Invitations to two Thanksgiving dinners in Orange County, California. One scheduled for the beige living room of a beige Huntington Beach tract home at 1:30 p.m., the other for the beige living room of a beige San Clemente tract condominium at 3:30 p.m.
Unable to decide, I accept both.
At 2:30 p.m., I arrive at the residence of Theodore and Laura Squaughan, both in their late 50s, both tenured professors of genetics at the university. Ripped and roaring, the Squaughans lead me by both hands to the dining table and introduce me to their “friend Tom,” a dead male turkey, and “friend Howard,” a dead female duck. Both appear recently beheaded, gutted and plucked, then roasted and basted and now languishing half-eaten at either end of the table. Between them: wine and yams and biscuits and gravy, mashed potatoes and gravy, mustard greens and green beans and even greener decaffeinated coffee. I’m then introduced to the more boisterous guests: Brian, a composer and part-time junior-college professor; Beatrice, an ex-nurse in her 80s; and my father, an ex--clinical psychologist in his 70s.
As I‘m squeezing into the child-size rocking chair that’s been wedged between Brian and Beatrice for me, my father, midconversation with one of the Squaughans, lets loose with a loud, malodorous pun. It is the same pun he lays once every four or five months, whenever he‘s exposed to the word boysenberry.
“Boysenberry?” my father exclaims quite thoroughly, as ever, then the little micropause, and then, “What about girlsenberry!”
Everyone reacts with “blehh” or “that’s awful” or “that‘s just terrible” or otherwise balks andor cringes. My father cringes, too, as if the pun had a will of its own, had demanded a manifestation and had chosen my father as its vessel.

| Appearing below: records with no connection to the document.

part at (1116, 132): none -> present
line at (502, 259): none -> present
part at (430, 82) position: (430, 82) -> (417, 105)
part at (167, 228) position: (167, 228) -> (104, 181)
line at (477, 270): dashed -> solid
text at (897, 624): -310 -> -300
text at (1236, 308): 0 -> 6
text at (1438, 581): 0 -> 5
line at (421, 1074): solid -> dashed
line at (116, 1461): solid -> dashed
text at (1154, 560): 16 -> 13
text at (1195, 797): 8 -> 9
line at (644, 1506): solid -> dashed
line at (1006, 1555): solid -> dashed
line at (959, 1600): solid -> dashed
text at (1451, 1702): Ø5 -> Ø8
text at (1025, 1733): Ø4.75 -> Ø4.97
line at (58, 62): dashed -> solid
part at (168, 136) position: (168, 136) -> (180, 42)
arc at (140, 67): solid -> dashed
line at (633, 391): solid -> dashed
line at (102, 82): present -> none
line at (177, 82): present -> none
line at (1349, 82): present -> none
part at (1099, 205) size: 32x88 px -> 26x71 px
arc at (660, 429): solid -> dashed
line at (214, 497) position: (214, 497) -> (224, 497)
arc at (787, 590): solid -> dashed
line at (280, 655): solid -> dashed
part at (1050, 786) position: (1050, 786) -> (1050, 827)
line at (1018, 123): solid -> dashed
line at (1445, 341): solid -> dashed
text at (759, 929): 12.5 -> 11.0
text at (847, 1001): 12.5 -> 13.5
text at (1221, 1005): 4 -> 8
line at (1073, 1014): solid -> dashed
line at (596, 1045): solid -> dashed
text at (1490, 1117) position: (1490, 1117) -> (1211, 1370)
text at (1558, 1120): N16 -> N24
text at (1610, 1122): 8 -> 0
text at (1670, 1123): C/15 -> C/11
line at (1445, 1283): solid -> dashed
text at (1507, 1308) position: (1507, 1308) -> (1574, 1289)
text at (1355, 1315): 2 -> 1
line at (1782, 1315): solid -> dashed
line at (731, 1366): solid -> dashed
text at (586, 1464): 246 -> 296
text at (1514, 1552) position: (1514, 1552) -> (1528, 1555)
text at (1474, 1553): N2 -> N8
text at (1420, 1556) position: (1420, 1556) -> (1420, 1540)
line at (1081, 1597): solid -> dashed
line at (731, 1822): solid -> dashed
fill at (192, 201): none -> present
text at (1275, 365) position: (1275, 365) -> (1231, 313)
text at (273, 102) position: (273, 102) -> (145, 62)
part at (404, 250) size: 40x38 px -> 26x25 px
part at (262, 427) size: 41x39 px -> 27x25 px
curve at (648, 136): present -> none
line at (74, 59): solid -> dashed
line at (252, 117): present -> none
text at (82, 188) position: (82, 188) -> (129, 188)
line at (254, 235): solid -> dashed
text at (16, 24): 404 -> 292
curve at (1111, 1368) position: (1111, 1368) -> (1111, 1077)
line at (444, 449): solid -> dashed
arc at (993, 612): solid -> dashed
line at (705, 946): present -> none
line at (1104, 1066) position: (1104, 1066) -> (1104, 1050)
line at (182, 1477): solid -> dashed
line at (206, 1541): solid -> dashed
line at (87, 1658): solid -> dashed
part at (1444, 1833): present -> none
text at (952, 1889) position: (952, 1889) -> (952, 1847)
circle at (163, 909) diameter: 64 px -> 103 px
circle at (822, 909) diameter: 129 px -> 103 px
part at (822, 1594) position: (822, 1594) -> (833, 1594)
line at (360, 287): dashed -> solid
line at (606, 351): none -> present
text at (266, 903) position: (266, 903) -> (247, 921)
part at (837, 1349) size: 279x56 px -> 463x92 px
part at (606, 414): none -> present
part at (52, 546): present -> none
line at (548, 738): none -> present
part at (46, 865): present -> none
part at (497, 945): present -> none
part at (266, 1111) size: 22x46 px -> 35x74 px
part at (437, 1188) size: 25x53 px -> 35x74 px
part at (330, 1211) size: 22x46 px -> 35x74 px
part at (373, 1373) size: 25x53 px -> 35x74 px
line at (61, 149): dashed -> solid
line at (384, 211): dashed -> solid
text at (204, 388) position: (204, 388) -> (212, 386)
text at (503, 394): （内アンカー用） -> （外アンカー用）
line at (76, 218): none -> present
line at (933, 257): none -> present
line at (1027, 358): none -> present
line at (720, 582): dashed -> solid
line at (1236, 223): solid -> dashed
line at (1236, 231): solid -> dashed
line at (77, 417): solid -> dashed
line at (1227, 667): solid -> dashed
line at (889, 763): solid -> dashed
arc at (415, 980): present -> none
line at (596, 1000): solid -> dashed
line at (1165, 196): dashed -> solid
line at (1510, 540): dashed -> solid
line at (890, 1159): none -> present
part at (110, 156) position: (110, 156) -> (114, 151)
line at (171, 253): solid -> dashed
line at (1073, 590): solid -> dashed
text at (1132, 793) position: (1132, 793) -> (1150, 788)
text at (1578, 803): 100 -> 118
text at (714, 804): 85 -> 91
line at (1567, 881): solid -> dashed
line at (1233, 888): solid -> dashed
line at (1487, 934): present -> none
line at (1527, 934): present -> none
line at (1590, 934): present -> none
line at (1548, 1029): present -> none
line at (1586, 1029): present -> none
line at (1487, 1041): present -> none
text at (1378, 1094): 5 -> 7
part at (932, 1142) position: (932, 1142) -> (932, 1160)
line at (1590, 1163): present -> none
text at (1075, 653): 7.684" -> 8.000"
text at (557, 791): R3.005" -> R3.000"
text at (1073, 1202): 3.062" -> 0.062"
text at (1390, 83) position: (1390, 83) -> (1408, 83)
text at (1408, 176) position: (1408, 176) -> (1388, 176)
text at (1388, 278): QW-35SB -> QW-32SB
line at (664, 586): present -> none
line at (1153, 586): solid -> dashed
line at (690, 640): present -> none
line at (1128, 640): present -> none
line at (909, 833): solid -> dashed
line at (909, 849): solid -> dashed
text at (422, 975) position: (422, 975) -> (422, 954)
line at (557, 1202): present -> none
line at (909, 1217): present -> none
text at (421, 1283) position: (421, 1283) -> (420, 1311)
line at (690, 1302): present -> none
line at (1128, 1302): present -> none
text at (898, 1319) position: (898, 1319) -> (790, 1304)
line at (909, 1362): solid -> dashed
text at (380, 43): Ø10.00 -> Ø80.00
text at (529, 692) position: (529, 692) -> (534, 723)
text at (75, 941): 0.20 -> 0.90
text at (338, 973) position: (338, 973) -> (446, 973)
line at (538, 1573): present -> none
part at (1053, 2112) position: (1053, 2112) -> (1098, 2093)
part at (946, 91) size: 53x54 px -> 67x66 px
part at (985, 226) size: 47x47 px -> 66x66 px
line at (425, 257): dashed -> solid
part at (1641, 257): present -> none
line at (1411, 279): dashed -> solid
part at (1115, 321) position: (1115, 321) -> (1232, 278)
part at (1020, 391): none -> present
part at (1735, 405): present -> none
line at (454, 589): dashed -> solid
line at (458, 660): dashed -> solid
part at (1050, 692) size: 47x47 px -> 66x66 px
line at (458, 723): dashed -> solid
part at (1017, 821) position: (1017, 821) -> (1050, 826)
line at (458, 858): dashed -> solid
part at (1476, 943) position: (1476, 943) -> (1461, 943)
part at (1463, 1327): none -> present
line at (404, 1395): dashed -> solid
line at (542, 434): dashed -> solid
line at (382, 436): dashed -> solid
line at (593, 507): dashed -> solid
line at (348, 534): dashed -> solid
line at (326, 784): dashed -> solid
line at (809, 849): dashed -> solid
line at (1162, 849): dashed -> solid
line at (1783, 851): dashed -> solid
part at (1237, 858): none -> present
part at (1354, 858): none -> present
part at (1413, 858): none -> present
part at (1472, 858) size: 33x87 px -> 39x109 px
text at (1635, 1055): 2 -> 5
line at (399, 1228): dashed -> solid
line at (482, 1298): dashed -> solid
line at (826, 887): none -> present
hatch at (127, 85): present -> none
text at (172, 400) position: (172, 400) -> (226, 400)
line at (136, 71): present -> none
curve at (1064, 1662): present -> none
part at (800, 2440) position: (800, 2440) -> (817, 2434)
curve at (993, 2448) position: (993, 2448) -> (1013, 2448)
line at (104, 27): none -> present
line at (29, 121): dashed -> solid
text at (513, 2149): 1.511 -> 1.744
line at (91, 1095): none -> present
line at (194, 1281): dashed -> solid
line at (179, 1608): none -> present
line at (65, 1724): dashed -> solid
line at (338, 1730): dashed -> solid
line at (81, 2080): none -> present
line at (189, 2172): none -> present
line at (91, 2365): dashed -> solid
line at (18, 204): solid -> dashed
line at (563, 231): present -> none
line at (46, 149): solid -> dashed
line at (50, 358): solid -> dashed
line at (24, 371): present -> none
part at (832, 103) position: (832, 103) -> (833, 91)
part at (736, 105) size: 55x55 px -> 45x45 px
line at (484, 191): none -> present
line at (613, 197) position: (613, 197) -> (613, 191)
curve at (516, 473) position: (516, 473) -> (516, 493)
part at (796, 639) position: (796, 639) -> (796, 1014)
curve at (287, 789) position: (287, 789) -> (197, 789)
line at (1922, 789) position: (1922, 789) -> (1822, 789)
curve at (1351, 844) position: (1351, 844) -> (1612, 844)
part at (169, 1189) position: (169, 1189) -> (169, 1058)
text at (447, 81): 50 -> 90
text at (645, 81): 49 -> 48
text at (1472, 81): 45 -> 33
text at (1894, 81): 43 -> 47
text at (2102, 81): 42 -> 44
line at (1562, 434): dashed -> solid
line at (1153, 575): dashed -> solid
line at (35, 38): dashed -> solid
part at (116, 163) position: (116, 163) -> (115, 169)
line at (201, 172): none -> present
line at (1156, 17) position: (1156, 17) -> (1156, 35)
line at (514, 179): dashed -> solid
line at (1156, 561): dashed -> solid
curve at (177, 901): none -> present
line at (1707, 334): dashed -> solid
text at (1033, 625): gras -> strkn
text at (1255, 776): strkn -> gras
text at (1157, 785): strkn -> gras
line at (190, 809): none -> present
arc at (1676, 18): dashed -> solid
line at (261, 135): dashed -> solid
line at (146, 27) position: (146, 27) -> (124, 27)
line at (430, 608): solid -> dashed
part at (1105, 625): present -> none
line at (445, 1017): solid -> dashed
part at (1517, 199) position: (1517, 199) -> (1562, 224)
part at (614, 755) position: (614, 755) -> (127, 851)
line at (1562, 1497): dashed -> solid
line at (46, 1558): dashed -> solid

Brian the composer, however, is not everyone. He does not blehh. Does not that’s awful or that‘s just terrible or otherwise balk andor cringe. Rather, halfway through a hearty swig of red wine, Brian performs a genuine spit-take, with full compression and torque, aimed, just in time, at his lap. And as Brian spits and spews and coughs, so does he flush red, arise and hightail it to the bathroom. To a fresh chorus of blehhs, that’s awfuls and that‘s just terribles, followed by quiet dabbings and wipings, soft tinklings of napkins in ice water.
I make a note to myself: Do not ask Brian the composer about his music. Then I decide to break the silence with a new topic. I say, “By the way, today’s Terry Gilliam‘s 61st birthday.”
“What’s that?” Beatrice asks.
“That‘s the guy who directed Brazil,” I reply. “One of the Pythons, the one who did the animations. The guy eating beans on the couch in ’The Most Awful Family in Britain‘ sketch, in the last episode, Episode 45, aired on December 5, 1974. That guy. Then he runs out of beans and starts yelling, ’I‘VE RUN OUT OF BEANS!’ and he can‘t get up off the couch and then it’s just, ‘BEEEEEEEEEEANS! BEEEEEEEEEEANS!’ Eric Idle‘s ironing teapots, remember, Graham Chapman’s in teenybopper drag and . . .”
“No,” Beatrice interrupts, “what is that?” And she pokes me in my secret-detective-style note pad, which I‘d just returned to my breast pocket.
“Oh, that that. That,” I explain, “is a reminder not to ask Brian about his music.”
“Oh, really?” says Beatrice. “May I see it?”
I’m not one to disappoint octogenarians on Thanksgiving, so, since Brian‘s still cleaning up in the bathroom, I show Beatrice the note, which she reads aloud, carefully, much as one might deliver instructions for bandaging a minor abrasion to a troop of Girl Scouts: “Boysenberry pun spit-take. Do not ask Brian the composer about his music.”
We hear Brian say “Fuck” and “God damn it” in the bathroom. Beatrice nods and returns my pad. Someone refills my glass of adequate red wine, for which I am severely thankful.
Friend Tom, a robust and well-basted cadaver, had grown up in Palmdale, on a farm owned and operated by the Keck Family. By chance I’d known the Kecks during my high school incarceration in the Antelope Valley, and had spent several afternoons and evenings in their frightening American home.
It was a large ranch house with what they called a “bonus room” -- a single room upstairs, used for recreation. The bonus room had either black walls and red curtains, red wall-to-wall carpet and a red ceiling, or red walls and black curtains, black wall-to-wall carpet and a black ceiling. I can‘t remember. But the pool table, the bonus room’s centerpiece, was definitely upholstered in red felt. It was a ghastly room, a vampire‘s tract tomb, where John Keck and I played electric guitars and shot pool after school. Like shooting eight ball in a shallow casket. And beneath the bonus room, paintings of howling, tortured demons -- twisted, hollow faces, vaguely rendered as if in walnut burl or by Edvard Munch -- hung at the bottom of the stairs, in the kitchen and throughout the living room. Some kind of religious theme, I figured, but I was afraid to ask for details.